╭─ The input

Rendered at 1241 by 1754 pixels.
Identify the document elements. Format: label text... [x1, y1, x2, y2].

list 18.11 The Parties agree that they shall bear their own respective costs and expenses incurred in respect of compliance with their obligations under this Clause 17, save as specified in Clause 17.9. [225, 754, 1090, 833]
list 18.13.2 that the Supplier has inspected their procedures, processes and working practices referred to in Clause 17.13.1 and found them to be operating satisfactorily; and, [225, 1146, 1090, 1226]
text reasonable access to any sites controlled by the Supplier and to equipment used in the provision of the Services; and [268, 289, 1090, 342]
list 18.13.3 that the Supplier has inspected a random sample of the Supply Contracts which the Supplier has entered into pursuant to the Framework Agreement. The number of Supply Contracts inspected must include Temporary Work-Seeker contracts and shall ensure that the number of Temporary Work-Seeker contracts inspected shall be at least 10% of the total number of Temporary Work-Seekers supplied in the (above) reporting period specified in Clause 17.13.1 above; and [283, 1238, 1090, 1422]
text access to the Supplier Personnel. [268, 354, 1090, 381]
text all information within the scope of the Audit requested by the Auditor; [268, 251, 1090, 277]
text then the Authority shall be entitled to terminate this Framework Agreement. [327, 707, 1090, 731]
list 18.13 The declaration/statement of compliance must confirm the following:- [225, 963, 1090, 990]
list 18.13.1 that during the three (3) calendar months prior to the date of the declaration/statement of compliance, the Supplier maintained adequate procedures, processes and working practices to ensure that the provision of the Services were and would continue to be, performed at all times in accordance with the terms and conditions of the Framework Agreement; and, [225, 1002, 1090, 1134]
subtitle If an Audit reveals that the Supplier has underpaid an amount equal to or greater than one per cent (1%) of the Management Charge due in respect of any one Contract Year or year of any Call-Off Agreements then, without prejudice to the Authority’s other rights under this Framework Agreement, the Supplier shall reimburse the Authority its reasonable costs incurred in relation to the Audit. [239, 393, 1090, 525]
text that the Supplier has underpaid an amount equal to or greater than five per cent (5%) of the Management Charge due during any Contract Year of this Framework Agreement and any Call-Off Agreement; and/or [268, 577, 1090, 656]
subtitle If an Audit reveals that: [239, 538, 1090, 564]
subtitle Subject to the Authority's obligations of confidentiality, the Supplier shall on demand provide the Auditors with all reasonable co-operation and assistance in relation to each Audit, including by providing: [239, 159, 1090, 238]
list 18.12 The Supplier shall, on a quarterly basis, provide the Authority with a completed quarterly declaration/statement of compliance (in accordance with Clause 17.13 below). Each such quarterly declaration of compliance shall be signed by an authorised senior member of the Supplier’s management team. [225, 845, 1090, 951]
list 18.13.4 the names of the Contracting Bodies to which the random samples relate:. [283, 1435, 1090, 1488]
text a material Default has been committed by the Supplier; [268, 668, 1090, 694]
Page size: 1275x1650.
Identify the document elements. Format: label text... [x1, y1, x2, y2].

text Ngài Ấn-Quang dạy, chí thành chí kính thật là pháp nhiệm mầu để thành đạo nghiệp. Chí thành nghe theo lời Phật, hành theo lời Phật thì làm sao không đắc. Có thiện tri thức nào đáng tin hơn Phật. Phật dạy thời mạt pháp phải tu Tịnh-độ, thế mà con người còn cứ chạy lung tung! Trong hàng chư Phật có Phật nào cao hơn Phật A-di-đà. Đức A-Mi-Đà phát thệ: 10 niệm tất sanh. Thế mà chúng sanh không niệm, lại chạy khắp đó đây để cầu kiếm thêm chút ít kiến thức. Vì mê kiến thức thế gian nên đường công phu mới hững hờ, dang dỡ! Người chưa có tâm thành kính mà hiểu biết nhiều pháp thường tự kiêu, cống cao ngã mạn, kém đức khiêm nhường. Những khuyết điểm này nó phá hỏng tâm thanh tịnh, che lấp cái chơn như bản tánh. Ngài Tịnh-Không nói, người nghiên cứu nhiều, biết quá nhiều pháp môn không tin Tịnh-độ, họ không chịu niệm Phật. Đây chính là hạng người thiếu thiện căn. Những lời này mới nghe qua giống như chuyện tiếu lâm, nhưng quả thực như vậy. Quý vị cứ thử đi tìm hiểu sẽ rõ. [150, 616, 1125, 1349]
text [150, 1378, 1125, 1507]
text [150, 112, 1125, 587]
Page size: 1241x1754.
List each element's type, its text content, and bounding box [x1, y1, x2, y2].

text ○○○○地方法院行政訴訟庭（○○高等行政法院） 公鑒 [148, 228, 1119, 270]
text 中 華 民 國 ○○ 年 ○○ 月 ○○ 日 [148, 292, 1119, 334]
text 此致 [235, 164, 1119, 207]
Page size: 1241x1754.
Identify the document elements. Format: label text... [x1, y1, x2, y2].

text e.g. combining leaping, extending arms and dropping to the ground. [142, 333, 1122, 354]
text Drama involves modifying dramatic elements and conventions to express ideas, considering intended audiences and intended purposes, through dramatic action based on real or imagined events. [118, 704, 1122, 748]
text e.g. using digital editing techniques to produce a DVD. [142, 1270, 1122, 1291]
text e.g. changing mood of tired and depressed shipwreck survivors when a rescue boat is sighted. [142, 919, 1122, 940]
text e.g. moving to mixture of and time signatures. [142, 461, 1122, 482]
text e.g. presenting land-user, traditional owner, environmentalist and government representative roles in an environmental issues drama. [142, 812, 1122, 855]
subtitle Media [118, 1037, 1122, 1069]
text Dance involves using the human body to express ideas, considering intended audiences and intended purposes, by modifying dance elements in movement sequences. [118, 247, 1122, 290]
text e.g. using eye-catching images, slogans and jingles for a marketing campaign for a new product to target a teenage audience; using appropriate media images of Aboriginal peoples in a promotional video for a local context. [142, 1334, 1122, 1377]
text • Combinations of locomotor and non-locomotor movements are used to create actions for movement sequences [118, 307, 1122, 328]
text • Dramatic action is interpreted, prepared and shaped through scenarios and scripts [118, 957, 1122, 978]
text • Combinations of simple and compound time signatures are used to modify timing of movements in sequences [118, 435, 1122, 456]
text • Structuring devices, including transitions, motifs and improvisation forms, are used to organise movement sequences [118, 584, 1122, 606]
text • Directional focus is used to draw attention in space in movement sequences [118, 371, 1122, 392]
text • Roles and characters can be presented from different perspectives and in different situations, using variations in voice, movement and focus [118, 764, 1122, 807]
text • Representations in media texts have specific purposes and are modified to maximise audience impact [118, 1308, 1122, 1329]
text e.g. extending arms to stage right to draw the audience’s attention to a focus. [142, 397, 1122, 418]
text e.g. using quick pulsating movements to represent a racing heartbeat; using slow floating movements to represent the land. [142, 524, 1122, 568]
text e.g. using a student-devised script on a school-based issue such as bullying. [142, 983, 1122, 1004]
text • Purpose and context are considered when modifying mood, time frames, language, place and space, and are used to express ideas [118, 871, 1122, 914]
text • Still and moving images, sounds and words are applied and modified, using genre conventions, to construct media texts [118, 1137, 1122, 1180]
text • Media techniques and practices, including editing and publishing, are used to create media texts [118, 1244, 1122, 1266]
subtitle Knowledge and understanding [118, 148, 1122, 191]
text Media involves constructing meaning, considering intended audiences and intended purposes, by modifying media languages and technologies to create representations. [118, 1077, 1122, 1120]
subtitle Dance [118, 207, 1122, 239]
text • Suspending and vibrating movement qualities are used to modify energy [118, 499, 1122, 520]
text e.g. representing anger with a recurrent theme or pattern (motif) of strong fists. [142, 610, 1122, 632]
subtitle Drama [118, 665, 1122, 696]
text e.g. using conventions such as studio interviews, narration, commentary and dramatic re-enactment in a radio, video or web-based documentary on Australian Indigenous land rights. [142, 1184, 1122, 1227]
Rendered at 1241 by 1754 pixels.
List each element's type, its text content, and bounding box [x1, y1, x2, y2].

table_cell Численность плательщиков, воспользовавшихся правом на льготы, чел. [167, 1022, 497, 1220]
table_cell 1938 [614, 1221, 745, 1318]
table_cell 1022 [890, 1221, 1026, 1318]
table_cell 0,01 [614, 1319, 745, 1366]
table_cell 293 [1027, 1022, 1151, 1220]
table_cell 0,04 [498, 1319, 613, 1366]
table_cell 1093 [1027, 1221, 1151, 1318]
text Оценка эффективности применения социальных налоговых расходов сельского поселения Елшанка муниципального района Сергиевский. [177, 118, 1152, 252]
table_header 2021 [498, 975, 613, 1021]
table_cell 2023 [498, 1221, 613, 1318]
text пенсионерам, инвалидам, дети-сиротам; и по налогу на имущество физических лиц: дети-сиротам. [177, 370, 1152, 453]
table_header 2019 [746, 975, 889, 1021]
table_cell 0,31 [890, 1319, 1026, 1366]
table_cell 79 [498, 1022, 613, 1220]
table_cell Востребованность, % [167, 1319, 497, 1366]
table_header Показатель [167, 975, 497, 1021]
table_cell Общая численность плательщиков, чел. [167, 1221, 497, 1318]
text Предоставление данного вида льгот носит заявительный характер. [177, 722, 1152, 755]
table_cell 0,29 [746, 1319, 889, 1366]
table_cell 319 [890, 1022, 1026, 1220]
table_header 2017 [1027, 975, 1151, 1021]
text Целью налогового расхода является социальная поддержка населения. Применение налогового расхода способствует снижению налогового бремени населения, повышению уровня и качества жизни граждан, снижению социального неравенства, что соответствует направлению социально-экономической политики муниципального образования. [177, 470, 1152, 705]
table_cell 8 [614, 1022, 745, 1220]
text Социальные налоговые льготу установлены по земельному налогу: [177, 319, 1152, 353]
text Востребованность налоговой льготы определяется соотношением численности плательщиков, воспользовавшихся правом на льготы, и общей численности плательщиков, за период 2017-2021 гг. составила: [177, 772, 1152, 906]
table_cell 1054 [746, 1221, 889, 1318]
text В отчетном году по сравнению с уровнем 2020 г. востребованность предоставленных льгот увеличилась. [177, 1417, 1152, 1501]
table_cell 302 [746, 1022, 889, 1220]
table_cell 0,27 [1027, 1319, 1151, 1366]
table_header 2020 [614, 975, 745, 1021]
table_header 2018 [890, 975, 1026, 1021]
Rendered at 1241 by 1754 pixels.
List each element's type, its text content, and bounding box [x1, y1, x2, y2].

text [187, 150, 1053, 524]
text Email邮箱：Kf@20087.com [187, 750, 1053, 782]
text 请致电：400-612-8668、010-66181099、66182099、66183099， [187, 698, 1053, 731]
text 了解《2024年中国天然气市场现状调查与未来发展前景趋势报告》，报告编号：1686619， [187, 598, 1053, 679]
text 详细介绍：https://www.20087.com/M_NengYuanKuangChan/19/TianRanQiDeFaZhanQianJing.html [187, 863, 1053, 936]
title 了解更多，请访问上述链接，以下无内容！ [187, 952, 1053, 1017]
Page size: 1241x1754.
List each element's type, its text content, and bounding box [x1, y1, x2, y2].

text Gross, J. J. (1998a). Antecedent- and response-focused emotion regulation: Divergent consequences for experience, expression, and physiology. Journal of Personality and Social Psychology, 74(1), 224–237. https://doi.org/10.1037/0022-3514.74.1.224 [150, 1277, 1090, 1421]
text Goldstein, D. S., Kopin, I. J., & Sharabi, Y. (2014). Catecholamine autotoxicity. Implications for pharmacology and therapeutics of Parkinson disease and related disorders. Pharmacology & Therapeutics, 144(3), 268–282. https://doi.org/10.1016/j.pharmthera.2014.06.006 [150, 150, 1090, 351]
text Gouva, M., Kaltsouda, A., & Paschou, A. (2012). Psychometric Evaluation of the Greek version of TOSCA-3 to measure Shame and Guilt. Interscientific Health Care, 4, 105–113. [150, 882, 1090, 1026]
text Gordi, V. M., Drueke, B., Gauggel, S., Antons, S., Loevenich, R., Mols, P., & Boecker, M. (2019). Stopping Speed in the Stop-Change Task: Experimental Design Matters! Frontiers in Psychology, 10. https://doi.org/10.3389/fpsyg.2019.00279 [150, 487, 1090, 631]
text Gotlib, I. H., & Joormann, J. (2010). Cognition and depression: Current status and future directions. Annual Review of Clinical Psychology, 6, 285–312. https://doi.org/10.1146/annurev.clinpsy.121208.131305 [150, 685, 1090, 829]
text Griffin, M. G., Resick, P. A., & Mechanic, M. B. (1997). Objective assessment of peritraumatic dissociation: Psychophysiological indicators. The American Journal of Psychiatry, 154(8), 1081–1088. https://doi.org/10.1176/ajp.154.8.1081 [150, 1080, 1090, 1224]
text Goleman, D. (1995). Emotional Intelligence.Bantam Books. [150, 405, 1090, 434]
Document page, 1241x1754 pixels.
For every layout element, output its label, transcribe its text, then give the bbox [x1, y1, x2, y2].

╰─

▶ Your goal:
Within the data, count the lines that hold the word "respect". Answer with the figure and nothing more.

▶ Task solution:
2